> [CONSIGNES]:
1. D'après le texte à étudier, pourquoi le nombre des demandeurs d'emploi augmente-t-il en 1996 ? Répondez en une à trois phrases.
2. Pour chaque affirmation, dites par oui ou par non si elle concorde avec le texte à étudier, puis citez à l'identique les mots du texte qui en décident.
(a) Les crédits des contrats initiative emploi sont réduits de 5 milliards de francs.
(b) Les CES et les stages voient leurs moyens diminuer.
(c) Le nombre des chômeurs reste sous les 3 millions à la fin de 1996.

> [TEXTE À ÉTUDIER]:
============================================================

Ces chiffres exceptionnels, ainsi que le niveau historiquement bas de l'inflation en France depuis plusieurs années, relancent deux débats déjà anciens. Le premier, au sein de la majorité, oppose le gouvernement aux défenseurs d'une politique économique plus volontaire, où l'État soutiendrait plus vigoureusement la consommation, par l'accélération de la réforme fiscale et la réduction prévue de l'impôt sur le revenu, en substituant la cotisation sociale généralisée (CSG, qui porte sur l'ensemble des revenus) aux cotisations sociales sur les salaires. Le second est animé par les critiques de la « pensée unique », qui, depuis le référendum sur le traité de Maastricht à l'automne 1994, accusent les gouvernements de déprécier fortement l'activité, en maintenant, notamment, l'objectif de la limitation des déficits publics à 3 % du PIB en 1997. Cette contrainte empêche le gouvernement de soutenir l'activité et de mettre en œuvre l'un des thèmes de la campagne électorale de 1995 : « La fiche de paie n'est pas l'ennemie de l'emploi. »

La progression du chômage

La faible croissance en 1996 ne permet pas à l'emploi de progresser. On évalue entre 2,5 et 3 % la croissance nécessaire pour stabiliser le chômage : en 1996, l'augmentation de la population active entraîne mécaniquement celle du nombre des demandeurs d'emploi : le nombre des chômeurs dépasse 3,4 millions à la fin de l'année, sans qu'il soit possible d'espérer une décrue importante à court terme. La rigueur budgétaire a entraîné une réduction du budget de la politique de l'emploi : les crédits affectés aux contrats initiative emploi (CIE), thème important du programme électoral du président de la République, sont réduits de 5 milliards de francs ; en revanche, les dispositifs anciens de lutte contre le chômage, comme les CES et les stages, augmentent et contiennent avec peine le chômage. La seule nouveauté dans ce domaine est le programme d'incitation au partage du travail lancé en 1996, dit « amendement Robien ». Mais cette mesure, dont l'impact est difficile à évaluer, est trop récente pour avoir un effet sensible sur le chômage dès 1996.

============================================================

Entrées de données enregistrées:

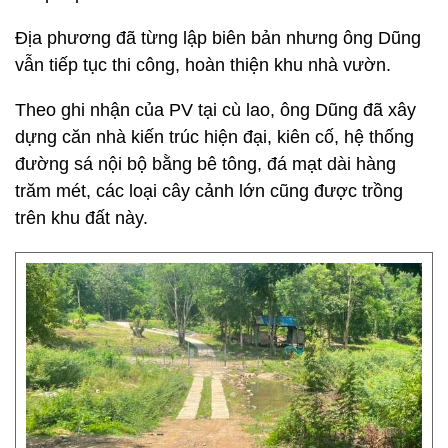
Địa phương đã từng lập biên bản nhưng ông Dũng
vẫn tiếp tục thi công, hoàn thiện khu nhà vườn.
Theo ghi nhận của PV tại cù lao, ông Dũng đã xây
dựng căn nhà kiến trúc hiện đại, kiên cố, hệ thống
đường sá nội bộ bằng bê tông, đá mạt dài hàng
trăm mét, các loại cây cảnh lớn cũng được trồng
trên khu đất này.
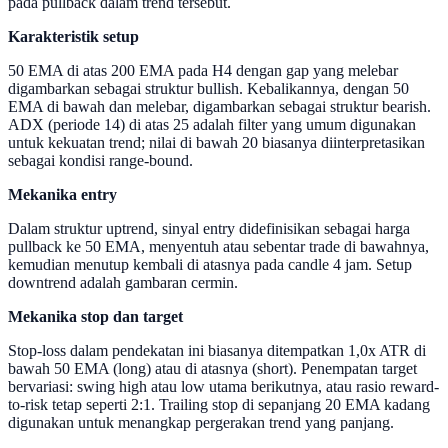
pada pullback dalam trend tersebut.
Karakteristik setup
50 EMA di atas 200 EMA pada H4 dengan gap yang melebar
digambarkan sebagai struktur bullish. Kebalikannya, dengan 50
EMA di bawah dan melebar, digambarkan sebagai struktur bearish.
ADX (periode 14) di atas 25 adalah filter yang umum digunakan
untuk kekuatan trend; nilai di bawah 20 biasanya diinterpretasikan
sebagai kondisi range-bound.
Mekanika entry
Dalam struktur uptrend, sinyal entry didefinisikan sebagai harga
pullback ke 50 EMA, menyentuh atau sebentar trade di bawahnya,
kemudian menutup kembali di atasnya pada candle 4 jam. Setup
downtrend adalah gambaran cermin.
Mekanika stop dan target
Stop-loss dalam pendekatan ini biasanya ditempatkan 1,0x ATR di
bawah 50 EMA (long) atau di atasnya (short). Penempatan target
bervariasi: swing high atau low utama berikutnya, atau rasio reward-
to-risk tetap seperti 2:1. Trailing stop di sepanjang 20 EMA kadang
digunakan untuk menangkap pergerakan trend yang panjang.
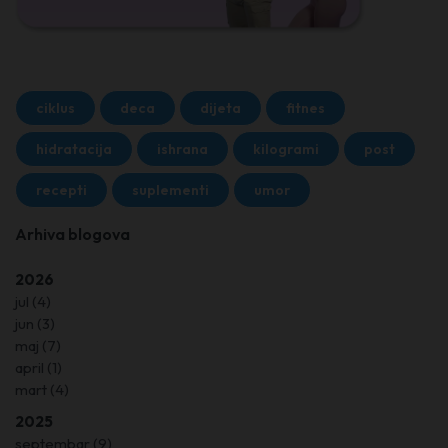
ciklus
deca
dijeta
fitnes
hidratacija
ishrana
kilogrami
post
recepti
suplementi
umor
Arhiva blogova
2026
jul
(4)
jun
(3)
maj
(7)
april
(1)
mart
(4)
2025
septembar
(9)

============================================================

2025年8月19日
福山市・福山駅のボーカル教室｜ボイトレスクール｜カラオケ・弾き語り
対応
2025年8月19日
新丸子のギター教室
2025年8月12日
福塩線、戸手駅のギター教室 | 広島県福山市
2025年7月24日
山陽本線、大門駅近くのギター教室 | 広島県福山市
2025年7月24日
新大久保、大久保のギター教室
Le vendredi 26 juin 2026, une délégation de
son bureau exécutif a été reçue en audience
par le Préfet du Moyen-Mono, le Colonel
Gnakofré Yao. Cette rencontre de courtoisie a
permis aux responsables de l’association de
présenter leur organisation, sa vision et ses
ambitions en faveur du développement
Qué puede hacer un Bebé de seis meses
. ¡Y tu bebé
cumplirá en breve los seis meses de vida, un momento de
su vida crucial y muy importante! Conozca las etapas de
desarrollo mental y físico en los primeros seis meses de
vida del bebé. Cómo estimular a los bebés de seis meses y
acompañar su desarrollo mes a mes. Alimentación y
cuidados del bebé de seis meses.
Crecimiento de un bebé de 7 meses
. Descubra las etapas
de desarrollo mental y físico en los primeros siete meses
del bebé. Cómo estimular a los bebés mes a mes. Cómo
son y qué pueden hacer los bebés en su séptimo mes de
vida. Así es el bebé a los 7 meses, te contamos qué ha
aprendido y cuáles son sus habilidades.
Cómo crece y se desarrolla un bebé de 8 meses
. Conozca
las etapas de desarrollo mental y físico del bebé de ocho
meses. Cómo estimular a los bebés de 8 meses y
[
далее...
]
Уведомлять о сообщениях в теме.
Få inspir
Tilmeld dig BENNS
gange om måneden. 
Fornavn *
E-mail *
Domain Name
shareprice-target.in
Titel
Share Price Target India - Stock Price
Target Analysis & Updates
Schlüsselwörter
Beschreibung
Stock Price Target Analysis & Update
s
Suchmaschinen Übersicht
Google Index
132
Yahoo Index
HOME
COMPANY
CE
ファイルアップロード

============================================================

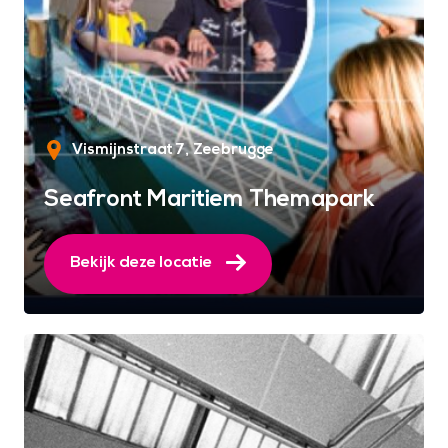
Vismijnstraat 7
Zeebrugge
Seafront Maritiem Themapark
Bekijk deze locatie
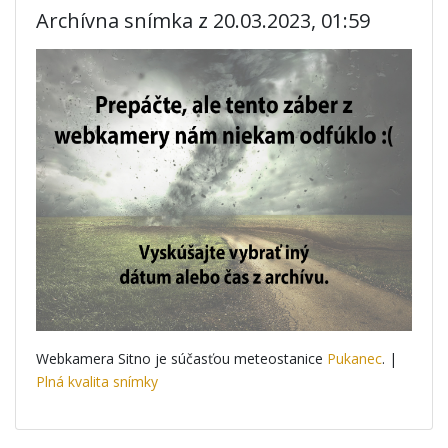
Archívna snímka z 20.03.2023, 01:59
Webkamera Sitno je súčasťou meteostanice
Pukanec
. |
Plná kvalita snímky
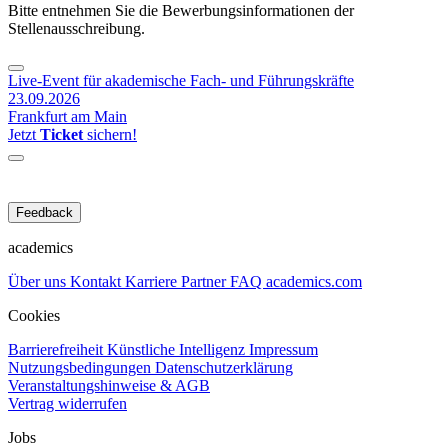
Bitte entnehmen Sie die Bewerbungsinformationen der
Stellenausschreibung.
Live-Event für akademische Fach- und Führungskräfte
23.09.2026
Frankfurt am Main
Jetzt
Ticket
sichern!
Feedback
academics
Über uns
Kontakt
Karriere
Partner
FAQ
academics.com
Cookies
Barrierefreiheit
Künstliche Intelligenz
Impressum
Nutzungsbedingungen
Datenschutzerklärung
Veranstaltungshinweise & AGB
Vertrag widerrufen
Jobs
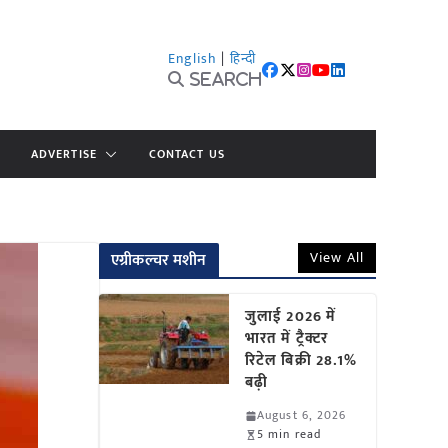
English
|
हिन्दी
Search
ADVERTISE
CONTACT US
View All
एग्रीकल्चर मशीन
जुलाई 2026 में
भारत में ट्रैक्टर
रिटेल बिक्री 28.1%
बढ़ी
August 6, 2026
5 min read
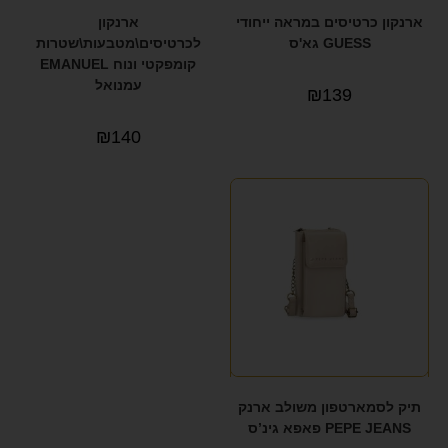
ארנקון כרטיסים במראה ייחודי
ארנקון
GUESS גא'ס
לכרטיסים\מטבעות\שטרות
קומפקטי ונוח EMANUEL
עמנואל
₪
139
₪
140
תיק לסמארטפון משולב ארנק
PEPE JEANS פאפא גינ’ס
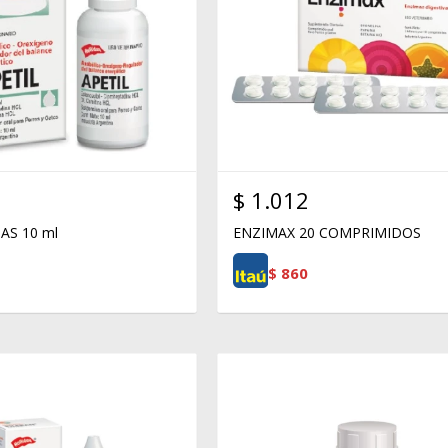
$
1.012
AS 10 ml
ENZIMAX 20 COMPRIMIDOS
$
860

============================================================

> [CORRIGÉ]:
1. La croissance de 1996 est faible, alors qu'il faudrait entre 2,5 et 3 % de croissance pour stabiliser le chômage. L'augmentation de la population active entraîne donc mécaniquement celle du nombre des demandeurs d'emploi.

2.
(a) Oui : « les crédits affectés aux contrats initiative emploi (CIE), thème important du programme électoral du président de la République, sont réduits de 5 milliards de francs ».
(b) Non : « les dispositifs anciens de lutte contre le chômage, comme les CES et les stages, augmentent ».
(c) Non : « le nombre des chômeurs dépasse 3,4 millions à la fin de l'année ».